TASK STATEMENT:
In the lines below, look for "round". Copy each line where it appears.

#####

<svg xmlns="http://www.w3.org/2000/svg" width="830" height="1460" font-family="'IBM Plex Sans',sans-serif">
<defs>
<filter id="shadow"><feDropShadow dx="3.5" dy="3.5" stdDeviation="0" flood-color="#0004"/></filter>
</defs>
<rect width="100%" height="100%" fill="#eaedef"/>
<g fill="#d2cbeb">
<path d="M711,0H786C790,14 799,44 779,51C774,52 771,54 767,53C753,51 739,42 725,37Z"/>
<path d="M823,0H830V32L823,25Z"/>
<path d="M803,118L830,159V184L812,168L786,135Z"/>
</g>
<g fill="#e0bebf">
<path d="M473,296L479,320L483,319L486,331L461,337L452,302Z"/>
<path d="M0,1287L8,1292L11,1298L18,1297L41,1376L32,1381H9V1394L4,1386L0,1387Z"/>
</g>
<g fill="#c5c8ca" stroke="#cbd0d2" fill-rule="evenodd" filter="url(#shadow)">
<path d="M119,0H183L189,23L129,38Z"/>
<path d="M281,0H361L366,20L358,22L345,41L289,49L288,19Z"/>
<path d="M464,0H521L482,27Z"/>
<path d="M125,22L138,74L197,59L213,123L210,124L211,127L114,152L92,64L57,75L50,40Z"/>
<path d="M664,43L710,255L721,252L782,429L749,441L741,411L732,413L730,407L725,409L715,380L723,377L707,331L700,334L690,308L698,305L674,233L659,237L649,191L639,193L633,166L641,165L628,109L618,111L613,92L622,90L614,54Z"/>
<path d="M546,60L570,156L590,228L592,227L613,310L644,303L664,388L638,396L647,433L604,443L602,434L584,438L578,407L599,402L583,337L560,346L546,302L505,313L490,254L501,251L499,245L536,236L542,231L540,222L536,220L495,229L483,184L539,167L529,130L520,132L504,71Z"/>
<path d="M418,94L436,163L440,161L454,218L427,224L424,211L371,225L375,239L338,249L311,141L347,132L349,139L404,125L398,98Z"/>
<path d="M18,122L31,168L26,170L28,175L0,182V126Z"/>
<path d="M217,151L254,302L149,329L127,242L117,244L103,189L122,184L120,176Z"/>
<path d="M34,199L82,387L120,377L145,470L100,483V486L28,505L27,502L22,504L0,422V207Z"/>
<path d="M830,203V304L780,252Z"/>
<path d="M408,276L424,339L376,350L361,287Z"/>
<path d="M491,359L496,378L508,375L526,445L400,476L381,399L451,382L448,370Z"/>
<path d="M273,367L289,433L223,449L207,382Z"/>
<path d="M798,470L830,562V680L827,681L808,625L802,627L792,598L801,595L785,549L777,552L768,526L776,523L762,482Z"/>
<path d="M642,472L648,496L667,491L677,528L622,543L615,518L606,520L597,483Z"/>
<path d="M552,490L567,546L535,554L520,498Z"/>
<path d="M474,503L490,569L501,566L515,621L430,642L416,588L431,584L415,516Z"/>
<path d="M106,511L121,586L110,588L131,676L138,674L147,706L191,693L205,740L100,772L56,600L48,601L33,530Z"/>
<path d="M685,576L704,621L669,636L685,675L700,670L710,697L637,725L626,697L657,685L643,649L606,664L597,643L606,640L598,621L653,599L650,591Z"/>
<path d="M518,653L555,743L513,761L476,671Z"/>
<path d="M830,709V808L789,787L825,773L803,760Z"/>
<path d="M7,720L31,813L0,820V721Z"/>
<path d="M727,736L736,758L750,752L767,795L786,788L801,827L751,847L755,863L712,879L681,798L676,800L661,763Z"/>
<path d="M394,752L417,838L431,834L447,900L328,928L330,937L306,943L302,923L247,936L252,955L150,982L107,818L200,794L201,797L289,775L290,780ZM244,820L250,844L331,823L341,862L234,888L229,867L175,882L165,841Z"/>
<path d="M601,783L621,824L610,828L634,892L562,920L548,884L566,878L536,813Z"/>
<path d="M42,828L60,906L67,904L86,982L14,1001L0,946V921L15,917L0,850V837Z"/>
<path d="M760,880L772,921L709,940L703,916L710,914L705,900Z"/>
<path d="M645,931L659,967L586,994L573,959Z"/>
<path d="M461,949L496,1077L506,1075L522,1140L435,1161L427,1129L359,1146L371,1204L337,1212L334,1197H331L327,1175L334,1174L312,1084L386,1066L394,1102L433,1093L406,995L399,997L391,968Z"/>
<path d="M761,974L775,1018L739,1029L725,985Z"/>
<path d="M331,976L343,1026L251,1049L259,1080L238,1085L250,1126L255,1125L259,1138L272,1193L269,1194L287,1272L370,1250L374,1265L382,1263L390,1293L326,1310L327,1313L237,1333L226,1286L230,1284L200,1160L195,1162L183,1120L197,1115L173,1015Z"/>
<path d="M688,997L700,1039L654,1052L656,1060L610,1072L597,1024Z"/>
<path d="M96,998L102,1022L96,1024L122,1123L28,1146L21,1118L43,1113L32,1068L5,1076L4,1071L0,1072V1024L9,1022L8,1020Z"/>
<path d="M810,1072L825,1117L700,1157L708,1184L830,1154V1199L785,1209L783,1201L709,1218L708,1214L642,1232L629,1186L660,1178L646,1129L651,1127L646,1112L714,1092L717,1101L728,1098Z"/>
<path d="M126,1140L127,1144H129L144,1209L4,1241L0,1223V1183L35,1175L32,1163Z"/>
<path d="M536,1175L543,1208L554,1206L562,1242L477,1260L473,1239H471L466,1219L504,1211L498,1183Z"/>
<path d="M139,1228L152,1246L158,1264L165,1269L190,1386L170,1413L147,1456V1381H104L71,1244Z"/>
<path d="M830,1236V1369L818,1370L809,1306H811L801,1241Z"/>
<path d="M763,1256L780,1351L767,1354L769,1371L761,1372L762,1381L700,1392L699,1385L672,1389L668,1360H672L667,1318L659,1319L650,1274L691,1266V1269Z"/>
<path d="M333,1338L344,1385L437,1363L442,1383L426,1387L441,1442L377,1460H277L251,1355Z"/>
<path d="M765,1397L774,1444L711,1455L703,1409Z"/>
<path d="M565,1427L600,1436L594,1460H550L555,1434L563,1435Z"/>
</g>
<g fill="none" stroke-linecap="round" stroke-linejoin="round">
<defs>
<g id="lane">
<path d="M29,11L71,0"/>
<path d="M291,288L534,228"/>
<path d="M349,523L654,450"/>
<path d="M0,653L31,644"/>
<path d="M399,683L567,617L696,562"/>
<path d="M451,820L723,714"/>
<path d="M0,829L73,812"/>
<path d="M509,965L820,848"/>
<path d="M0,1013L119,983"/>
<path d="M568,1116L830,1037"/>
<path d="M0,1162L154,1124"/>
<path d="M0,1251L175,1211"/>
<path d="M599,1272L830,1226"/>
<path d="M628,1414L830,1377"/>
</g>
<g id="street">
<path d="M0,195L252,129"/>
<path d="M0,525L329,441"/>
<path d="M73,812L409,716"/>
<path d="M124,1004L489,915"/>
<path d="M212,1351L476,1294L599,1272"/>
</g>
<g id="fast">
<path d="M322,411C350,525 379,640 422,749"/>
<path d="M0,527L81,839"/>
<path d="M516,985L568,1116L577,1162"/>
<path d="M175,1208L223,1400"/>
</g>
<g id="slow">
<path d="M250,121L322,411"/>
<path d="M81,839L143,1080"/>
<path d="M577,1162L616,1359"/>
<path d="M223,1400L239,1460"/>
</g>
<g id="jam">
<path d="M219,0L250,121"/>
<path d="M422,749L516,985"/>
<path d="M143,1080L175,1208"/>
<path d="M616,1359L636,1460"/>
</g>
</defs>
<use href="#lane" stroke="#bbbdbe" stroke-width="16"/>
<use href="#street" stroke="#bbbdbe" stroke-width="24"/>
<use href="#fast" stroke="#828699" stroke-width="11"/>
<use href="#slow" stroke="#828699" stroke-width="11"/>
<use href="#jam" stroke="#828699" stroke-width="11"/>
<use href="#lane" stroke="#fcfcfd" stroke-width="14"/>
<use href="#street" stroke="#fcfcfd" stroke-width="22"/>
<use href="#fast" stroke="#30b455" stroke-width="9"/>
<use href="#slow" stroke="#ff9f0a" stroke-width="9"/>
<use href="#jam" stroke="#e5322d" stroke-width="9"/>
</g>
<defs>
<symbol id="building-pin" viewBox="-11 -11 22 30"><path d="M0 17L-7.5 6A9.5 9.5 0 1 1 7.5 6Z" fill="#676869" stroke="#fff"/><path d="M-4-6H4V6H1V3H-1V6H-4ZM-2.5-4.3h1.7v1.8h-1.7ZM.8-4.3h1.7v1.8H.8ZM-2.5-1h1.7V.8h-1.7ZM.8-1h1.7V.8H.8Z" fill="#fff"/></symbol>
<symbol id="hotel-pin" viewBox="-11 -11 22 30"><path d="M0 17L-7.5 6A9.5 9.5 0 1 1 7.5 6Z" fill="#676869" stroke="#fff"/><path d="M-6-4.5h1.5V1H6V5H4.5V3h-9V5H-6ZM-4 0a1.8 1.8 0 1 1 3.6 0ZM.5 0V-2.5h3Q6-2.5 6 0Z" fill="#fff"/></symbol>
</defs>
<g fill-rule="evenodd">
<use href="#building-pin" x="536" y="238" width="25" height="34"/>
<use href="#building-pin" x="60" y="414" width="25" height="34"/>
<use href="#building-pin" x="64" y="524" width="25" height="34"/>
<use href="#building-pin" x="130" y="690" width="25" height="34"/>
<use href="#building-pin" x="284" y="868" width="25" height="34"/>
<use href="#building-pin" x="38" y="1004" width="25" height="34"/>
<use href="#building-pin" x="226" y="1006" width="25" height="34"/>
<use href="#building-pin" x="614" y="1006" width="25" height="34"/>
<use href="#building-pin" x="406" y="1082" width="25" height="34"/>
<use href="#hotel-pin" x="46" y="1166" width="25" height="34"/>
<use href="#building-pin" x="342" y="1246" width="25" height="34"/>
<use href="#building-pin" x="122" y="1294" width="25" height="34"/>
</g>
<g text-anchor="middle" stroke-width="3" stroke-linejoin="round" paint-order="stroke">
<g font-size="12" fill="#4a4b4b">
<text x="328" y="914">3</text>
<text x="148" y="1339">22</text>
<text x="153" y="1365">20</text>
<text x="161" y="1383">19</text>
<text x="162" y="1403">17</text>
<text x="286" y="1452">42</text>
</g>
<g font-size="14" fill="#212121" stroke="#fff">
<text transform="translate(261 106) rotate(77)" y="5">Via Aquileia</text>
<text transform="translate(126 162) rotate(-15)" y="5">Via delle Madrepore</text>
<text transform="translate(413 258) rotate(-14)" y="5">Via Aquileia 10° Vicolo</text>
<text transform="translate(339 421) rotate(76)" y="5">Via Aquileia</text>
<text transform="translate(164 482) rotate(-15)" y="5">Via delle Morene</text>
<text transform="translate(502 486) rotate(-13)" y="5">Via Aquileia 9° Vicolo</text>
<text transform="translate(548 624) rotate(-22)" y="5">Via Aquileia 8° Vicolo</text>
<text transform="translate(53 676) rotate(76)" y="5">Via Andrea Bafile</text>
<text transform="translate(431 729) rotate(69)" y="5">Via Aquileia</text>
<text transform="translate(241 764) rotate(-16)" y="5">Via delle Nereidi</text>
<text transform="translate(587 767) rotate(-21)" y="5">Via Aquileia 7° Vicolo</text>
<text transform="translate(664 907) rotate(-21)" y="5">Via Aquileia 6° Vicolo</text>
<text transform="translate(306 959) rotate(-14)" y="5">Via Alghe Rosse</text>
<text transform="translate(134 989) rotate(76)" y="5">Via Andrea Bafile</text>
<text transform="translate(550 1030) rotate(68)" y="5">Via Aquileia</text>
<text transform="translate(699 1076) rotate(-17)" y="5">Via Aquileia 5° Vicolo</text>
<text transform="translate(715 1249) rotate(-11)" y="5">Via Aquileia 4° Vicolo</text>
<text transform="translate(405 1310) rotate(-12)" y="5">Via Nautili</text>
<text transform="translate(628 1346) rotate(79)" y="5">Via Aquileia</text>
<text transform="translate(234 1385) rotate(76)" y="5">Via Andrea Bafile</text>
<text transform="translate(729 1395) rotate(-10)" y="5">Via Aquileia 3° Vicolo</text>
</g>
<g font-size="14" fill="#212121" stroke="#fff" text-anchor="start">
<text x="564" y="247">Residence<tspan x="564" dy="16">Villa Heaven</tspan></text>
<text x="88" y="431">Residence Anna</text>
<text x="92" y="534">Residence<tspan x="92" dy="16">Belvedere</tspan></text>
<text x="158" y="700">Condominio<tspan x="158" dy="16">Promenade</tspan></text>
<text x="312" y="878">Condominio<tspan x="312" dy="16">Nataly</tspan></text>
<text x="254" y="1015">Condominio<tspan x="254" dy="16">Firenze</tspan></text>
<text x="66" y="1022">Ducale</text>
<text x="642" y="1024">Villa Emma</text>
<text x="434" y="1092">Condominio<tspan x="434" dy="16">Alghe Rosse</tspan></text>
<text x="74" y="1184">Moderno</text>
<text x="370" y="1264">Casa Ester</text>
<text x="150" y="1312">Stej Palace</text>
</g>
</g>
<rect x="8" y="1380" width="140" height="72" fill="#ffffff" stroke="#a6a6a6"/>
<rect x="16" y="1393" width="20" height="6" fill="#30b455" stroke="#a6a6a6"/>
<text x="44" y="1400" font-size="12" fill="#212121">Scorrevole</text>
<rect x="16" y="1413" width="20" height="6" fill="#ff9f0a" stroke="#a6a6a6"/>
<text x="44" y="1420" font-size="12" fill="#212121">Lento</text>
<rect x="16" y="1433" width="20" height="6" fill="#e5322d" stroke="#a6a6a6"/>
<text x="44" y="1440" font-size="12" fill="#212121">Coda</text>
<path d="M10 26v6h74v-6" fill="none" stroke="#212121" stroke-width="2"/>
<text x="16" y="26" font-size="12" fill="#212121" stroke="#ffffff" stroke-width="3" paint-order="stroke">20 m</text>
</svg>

#####

SOLUTION FOR THIS TASK:
<g fill="none" stroke-linecap="round" stroke-linejoin="round">
<g text-anchor="middle" stroke-width="3" stroke-linejoin="round" paint-order="stroke">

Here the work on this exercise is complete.